I spend these retirement days doing a lot of thinking. I feel ripe to be reflective. I am ready to consider the truth in the raw. I am not fearless, but I am capable of taking a leap of faith. I want to know myself again. I want to understand my life and my purpose, and yes, what will be my legacy.
I know, these subjects are as vast as a winter sky, but still, I want to examine and explore this wide open territory.
First, I must admit, my life is nothing like I thought it would be. I can hardly tell it is my own. I often feel as though I orbit my life, and never quite land there. My feelings remain somewhat vague. My soul is a bit too shriveled. Not a great deal of spirit or spunk – as of yet. My whole belief system is quite brittle. I feel like one of those balsam wood gliders, as if a single flight could leave me shattered.
What did I expect? It is embarrassing. Naïve. Foolish. But, nevertheless, it is true, I expected really great things. I thought I would be thin and healthy as a horse, and still capable of hiking mile upon mile. Instead I am obese and have bad knees.
I was certain I would be well respected, even beloved, and adored. I believed I would be well known. Prominent. Of spiritual magnitude and power. I would be a somebody noticed. Somebody to whom others would pay rapt attention. I thought I would be heralded as a great preacher, a phenomenal teacher, and a writer of distinction.
I know, pretty damn grandiose. Still, it was what I long believed was my calling and destiny. I guess to some degree, my dreams have come true. However, the fundamental truth is that I am now vividly aware of my own insignificance, and what a tiny dent I have made. I do not consider myself a failure, or a loser, I just have a new appreciation for my own flaws and failings.
It is ironic, but with all this forced humility, I have come to a far deeper awareness of the value of others, and a genuine respect for the significance of little things. I am not only far more content these days, but a good deal calmer. I am letting go of my bloated expectations. I have popped the balloon of my own importance, and in the process I have discovered a far deeper and healthier reliance on God.
These days, I like being only accountable to God. I refuse to ask if I am popular or powerful or prominent. I have surrendered my obsession with Self, and am striving to experience Life on God’s terms – not my personal polling numbers. I just do not trust how the culture sees me. More so, I don’t care much anymore. I wish to make a difference, but in the eyes of my Creator.
I am so much less than I ever believed I would be. My accomplishments seem so tiny and unimportant. My reputation of no great note. My legacy quite simple and yes, quite small. I have touched a few lives with some genuine love and compassion, and that is it, and that is enough.
Don’t get me wrong. My ego still rears its ugly head a few times a week. I still find myself being defensive or trying to prove a point, or seeking to stand out. However, I quickly go back to what I now know to be the truth. I just try to live in a manner which is reflective of the Grace of God.
I don’t believe the world has either a fondness or an understanding of Grace.

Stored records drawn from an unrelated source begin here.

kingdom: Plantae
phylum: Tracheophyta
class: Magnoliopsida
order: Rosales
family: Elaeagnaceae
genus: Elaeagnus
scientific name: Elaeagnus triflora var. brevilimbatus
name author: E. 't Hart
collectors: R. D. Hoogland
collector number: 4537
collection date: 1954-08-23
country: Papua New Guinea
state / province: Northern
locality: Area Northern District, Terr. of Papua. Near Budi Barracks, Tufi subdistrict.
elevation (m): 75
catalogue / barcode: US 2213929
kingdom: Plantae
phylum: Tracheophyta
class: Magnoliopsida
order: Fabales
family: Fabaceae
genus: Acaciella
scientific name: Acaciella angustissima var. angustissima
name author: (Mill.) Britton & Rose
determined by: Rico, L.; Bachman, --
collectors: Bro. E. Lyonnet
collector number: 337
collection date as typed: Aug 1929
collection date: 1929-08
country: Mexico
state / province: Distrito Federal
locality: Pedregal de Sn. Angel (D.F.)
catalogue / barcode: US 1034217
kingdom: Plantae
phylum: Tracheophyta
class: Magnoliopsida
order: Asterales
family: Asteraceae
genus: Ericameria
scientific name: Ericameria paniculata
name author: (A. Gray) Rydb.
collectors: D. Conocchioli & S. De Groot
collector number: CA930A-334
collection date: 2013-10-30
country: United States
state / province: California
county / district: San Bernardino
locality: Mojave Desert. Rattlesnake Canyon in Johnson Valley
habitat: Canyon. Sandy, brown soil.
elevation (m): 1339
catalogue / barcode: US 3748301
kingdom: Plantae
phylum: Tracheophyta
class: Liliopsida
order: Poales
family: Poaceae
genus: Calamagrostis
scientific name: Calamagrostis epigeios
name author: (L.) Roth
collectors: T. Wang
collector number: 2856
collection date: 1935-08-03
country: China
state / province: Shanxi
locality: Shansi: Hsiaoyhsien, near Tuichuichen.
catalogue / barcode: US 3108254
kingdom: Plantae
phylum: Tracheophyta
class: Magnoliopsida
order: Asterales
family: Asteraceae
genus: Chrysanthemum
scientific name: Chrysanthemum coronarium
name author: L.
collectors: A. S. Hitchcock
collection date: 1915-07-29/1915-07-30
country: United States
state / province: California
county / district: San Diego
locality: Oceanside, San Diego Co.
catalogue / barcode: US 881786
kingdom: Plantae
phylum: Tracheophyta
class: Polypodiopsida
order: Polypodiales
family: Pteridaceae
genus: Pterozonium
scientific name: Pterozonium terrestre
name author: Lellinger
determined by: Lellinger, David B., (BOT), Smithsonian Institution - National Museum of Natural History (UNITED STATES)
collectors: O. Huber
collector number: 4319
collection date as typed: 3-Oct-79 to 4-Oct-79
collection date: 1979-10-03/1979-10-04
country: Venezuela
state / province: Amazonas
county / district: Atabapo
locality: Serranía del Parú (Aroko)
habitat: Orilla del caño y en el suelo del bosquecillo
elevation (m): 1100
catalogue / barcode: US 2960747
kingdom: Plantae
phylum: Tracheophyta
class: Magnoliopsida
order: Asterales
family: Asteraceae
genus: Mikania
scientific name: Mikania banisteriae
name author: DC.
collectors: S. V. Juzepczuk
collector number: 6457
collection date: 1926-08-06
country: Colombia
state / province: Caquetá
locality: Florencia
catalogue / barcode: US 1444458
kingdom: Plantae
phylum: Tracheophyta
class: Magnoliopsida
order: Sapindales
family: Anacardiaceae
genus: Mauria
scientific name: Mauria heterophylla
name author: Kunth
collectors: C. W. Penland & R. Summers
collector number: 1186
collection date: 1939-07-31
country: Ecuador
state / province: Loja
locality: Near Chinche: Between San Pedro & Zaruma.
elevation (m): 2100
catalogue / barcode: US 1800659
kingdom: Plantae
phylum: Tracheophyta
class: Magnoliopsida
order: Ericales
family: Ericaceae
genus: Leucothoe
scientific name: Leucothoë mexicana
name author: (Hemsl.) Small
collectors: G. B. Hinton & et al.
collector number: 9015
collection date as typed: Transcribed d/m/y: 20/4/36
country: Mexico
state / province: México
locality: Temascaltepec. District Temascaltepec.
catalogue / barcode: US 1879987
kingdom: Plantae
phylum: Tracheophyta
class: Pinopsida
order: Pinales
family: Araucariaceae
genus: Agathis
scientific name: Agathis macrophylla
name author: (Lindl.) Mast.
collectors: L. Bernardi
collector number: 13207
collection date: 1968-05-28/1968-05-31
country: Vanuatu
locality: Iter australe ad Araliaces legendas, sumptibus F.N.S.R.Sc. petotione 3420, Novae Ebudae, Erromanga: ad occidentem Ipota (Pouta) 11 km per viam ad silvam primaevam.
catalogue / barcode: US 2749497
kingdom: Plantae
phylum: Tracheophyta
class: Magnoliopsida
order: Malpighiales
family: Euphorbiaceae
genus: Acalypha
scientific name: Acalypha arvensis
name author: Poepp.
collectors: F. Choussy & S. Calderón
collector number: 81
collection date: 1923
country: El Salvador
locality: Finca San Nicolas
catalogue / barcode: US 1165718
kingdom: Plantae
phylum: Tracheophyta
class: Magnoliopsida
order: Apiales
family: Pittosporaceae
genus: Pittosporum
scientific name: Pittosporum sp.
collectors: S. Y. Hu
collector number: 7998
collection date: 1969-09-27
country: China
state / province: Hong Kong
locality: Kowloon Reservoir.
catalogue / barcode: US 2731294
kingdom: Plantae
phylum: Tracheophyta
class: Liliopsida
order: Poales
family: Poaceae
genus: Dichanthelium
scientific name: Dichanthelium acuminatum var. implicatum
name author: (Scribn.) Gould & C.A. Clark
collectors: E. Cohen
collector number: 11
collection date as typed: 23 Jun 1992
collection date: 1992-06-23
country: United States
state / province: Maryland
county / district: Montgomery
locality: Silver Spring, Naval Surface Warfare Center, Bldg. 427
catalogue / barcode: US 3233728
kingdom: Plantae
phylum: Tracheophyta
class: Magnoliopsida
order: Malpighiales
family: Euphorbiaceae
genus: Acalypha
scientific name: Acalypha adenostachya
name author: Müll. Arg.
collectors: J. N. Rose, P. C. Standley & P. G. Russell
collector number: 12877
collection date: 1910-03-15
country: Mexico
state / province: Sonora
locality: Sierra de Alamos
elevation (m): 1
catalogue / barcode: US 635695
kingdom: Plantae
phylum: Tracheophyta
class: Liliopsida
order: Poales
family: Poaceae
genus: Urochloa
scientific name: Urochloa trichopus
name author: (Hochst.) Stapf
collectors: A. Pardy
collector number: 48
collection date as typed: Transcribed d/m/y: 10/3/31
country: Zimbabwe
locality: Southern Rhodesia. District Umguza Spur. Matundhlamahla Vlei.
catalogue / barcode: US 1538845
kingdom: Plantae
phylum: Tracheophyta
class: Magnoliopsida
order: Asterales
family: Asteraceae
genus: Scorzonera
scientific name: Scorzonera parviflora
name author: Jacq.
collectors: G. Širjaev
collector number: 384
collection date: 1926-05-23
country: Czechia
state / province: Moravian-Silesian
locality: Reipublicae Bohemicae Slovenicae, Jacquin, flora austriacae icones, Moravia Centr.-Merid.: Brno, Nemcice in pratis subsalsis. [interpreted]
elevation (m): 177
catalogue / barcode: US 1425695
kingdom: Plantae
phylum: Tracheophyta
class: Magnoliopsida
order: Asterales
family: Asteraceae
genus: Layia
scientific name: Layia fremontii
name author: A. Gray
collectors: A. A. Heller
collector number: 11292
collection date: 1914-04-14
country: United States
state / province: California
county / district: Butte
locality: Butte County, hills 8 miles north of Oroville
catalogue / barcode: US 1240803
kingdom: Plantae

It isn’t competitive enough. It lacks harsh judgment. There are no winners or losers. There are no rankings. There is no punishment. There is no reward other than the Grace itself. There is nothing to show off or claim or even name. Just our own happiness, I guess. Our contentment. Our sense of calm.
So here I am. Retired. A morsel of a man. And yet, I matter. I am an instrument of Grace on some splendid days. I daily witness the wisdom and beauty of the earth. I feel called to love, and God shouts at me to forgive. It is all so simple, and all so small. So wonderfully focused and manageable.
People say “good things come in small packages,” and that is so very true of the human soul. When we are at ease, and focused, and grounded in Grace, we are capable of enjoying a day ourselves, and miraculously, of making someone else’s day.
It is quite a little power we possess. A day. A whole day. Not time to spend or waste or kill or find or buy, but just 24 lovely hours to be a beloved child of God. Imaginative and curious. Wide eyed and open hearted. Child-like in spirit, and mature in soul. Being a human is the will of God.